_Activity_. Transcribe only the lines of the listing below from the one holding "nose: (177, 141)" through the one holding "right knee: (180, 245)", inclusive, without any change.

(Beginning of Material provided)

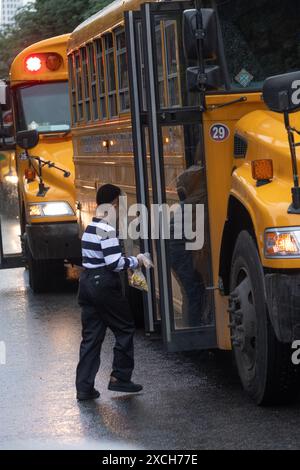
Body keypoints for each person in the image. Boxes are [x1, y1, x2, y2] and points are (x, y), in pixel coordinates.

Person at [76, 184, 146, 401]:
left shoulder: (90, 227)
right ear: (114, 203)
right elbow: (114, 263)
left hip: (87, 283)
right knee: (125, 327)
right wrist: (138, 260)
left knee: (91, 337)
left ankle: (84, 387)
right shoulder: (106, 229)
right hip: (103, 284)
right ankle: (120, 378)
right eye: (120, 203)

(End of Material provided)
(Beginning of Material provided)

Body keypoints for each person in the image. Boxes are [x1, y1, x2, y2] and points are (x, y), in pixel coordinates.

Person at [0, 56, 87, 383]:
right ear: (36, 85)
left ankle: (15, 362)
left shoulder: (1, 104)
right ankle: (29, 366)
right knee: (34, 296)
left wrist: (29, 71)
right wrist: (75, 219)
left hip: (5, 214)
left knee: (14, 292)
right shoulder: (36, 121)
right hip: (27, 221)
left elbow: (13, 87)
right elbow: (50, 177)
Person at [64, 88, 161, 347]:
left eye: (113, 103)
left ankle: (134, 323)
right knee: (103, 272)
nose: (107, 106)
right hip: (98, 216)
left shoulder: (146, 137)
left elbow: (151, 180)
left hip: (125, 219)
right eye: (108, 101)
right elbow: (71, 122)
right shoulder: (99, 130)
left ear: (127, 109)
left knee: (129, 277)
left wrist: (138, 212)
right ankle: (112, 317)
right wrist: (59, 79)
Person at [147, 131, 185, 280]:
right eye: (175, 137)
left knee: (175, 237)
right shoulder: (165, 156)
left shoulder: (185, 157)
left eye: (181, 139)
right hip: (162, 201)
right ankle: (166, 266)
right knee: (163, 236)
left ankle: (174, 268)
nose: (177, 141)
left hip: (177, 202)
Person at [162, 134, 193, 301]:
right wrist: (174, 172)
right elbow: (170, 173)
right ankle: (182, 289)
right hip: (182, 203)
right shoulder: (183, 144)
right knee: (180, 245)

(End of Material provided)

_Answer to this task_.
nose: (177, 141)
left hip: (177, 202)
Person at [162, 134, 193, 301]:
right wrist: (174, 172)
right elbow: (170, 173)
right ankle: (182, 289)
right hip: (182, 203)
right shoulder: (183, 144)
right knee: (180, 245)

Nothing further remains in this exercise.